PHP To Retrieve PostGIS Geography Types

2019-07-28 07:15发布

问题:

I have a PostGIS database with a geography column. I'd like to be able to use PHP to SELECT the geography so then I could run another query using ST_Distance to get the distance between the points. However, when I run

SELECT geog from locations;

I get a weird value of 6 instead of the HEX output (something like 0101000020E6100000C442AD69DEAD5740575BB1BFEC6E3D40 is what I'm expecting). When I use the same query in phpPgAdmin I get the expected output, but not from my PHP script :(

I'd really appreciate any help :)

Thank you,

elshae

EDIT

$locations_result = @pg_query($DBConnect, "SELECT geog from locations;");

    if (!$locations_result) {
        echo "An error occurred upon getting data from the locations table.\n";
        exit;
    }
    $i = 0;
    while ($locations_arr = pg_fetch_row($locations_result)) {

        $locations['location'][$i] = $locations_arr[0];

                echo $locations['location'][$i];
        $i++;
    }

EDIT2 So now I am trying to select the geography right into the ST_Distance function so that it can just get the geography result directly, something like:

SELECT ST_Distance(geog_a, geog_b) FROM(SELECT geog AS geog_a FROM location WHERE id=123 UNION SELECT geog AS geog_b FROM location WHERE id=345);

But my SQL syntax is wrong and I have yet to figure out how I can get the result I'm aiming for. The UNION is putting these values into one column, which is what I have already. Instead I need something like:

geog_a |geog_b
----------------
hdsklgh|shfksh

回答1:

Is it the wkb-format you want?

select ST_AsWKB('geog') from locations

But why do you want to pull out the data first to do the distance-calculation?

/Nicklas

Update

Ok

I don't know why you don't get a proper result on your queries.
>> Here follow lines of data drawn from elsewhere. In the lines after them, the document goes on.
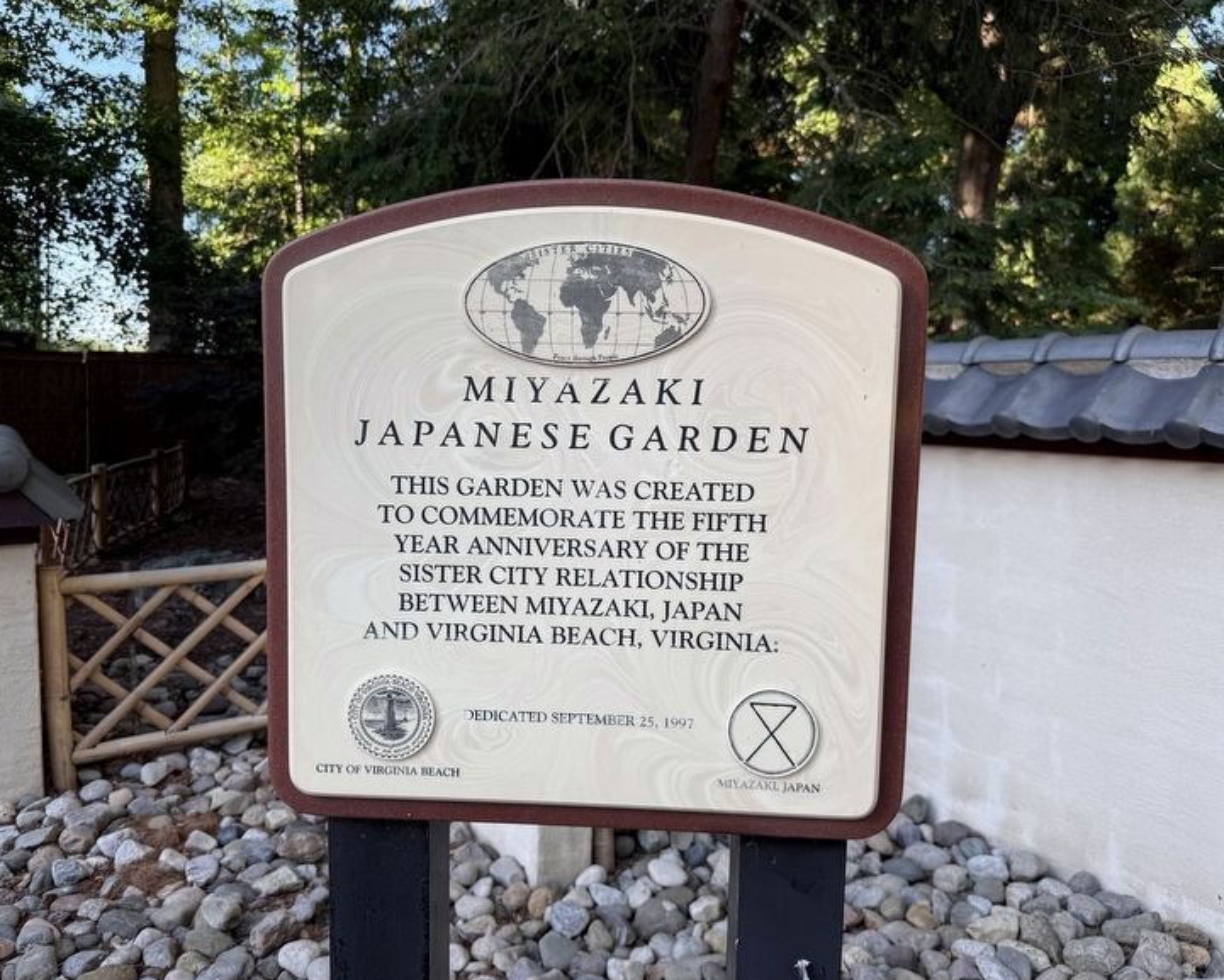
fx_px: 942
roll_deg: -0.5
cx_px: 586
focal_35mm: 26
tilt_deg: -6.0
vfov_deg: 54.9
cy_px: 481
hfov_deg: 66.0
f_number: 1.78
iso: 80
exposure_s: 1/315
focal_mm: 6.76
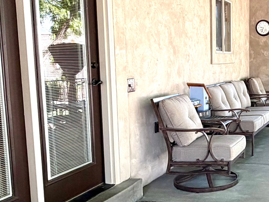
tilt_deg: -8.4
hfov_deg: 32.3
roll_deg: -2.1
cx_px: 321
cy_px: 107
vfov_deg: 29.7
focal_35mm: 49
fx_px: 381
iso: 40
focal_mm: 2.22
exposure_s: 1/124
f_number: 2.2
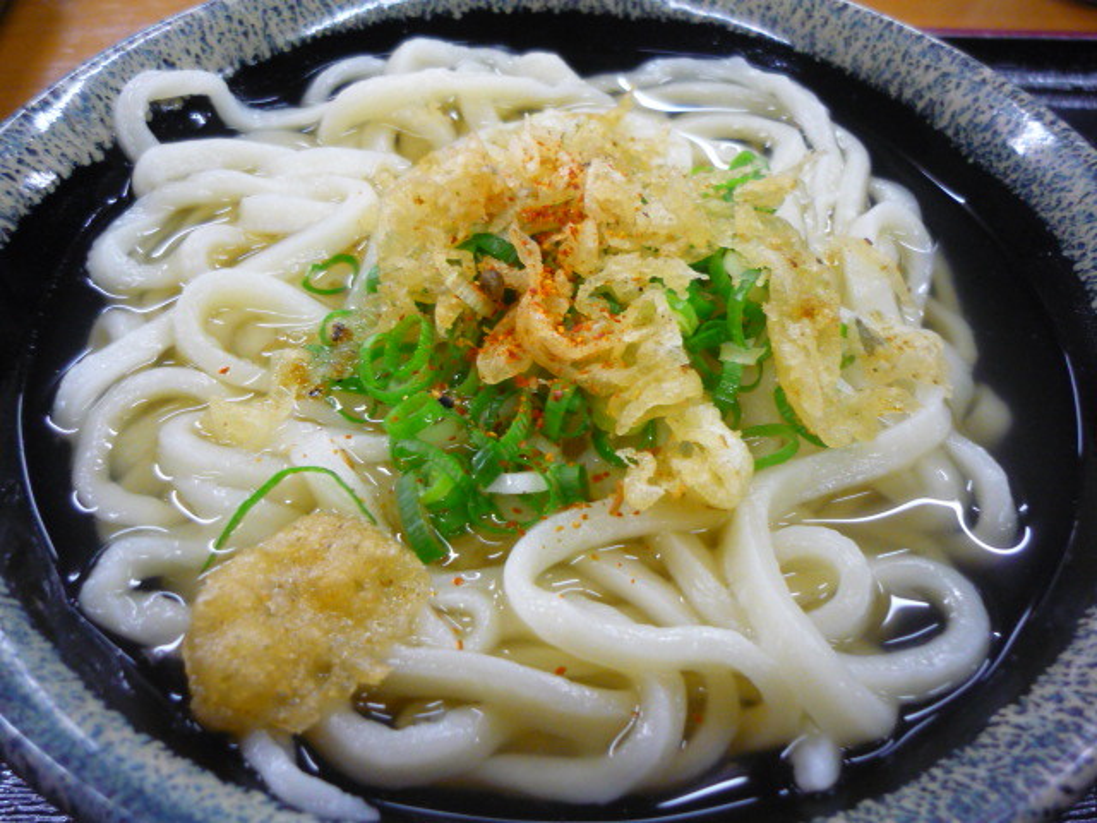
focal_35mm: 33
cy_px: 412
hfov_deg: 55.4
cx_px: 548
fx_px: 1046
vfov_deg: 42.9
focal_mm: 5.5
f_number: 2.8
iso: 400
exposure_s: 1/30
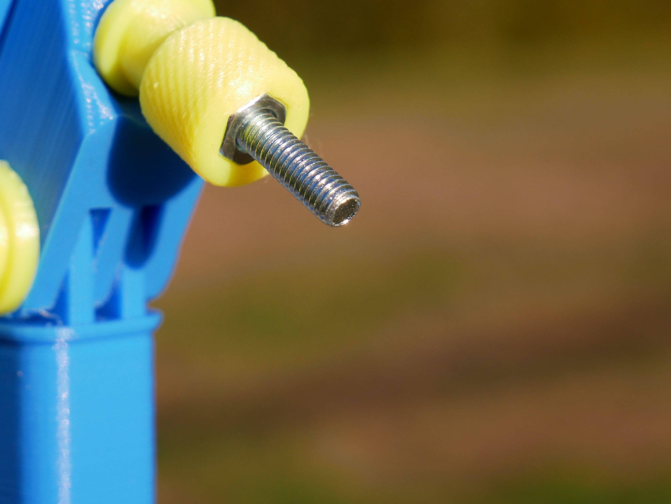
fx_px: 2366
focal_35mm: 122
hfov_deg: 16.0
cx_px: 143
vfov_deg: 12.1
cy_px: 78
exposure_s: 1/640
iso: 200
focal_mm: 35
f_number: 5.2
I am too bad in php. I would guess that the result by some reason is pushed into some data type that is not the right. I mean from ST_AsText you should just get a string, nothing more strange than that.

But to get your distance you shouldn't pull out the points. You do a self join to do that. That is what you do all the time when using PostGIS and comparing different geometries in one single table.

Let's say the first geography has id=1 and the second has id=2 the query could be something like:

SELECT ST_Distance(a.the_geog, b.the_geog) as dist 
from locations a, locations b WHERE a.id=1 and b.id = 2;

If you want the distance to all points (or whatever it is) from point with id=1 you could write:

SELECT  ST_Distance(a.the_geog, b.the_geog) as dist
from locations a inner join locations b on a.id != b.id WHERE a.id=1;

and so on.

That will be very much more effective.